((

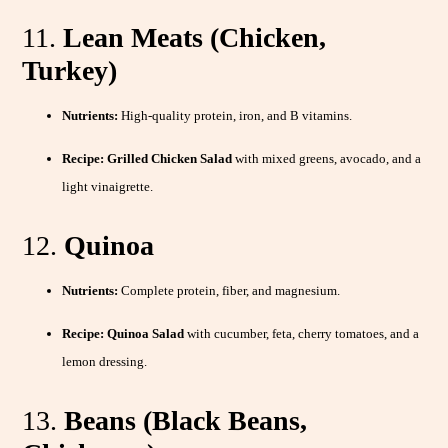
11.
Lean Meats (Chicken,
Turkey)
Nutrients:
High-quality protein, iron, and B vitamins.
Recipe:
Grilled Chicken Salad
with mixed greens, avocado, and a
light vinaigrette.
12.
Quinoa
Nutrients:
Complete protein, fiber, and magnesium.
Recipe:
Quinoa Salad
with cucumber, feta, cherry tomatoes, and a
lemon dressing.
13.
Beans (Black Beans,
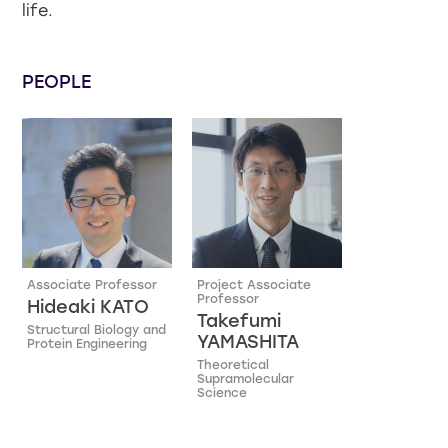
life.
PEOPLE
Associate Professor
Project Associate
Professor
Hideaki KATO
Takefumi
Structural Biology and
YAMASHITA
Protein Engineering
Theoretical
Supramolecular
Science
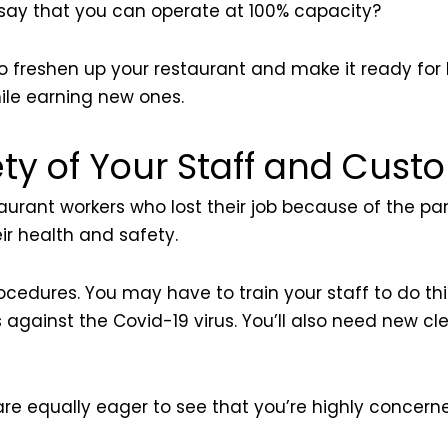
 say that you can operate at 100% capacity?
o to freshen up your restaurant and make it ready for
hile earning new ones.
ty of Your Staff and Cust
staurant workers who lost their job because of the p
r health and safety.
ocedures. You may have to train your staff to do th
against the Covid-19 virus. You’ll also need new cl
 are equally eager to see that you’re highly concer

))
((

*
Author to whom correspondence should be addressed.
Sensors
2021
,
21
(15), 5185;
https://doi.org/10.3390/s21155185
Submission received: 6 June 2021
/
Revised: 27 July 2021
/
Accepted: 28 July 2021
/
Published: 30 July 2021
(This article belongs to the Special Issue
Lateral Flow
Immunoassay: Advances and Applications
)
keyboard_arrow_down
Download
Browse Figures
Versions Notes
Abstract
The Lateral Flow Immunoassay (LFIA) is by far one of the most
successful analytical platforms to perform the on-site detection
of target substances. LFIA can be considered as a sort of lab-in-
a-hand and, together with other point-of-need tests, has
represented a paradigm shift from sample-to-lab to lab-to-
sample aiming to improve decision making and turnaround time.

))
((

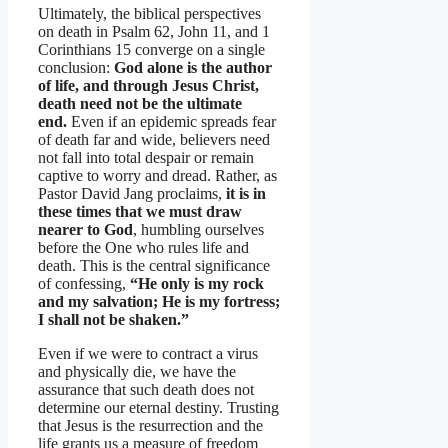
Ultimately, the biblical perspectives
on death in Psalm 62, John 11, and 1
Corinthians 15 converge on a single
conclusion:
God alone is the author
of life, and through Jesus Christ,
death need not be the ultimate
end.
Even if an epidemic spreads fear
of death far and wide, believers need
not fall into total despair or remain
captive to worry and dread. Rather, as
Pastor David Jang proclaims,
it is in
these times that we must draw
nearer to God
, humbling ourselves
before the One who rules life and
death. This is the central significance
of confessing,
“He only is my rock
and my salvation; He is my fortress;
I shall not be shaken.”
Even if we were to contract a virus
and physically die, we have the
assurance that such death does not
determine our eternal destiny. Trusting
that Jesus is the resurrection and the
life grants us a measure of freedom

))

[How to complete this task] Copy every line from the material in which the word "death" can be found.

[Response area]
on death in Psalm 62, John 11, and 1
death need not be the ultimate
of death far and wide, believers need
death. This is the central significance
assurance that such death does not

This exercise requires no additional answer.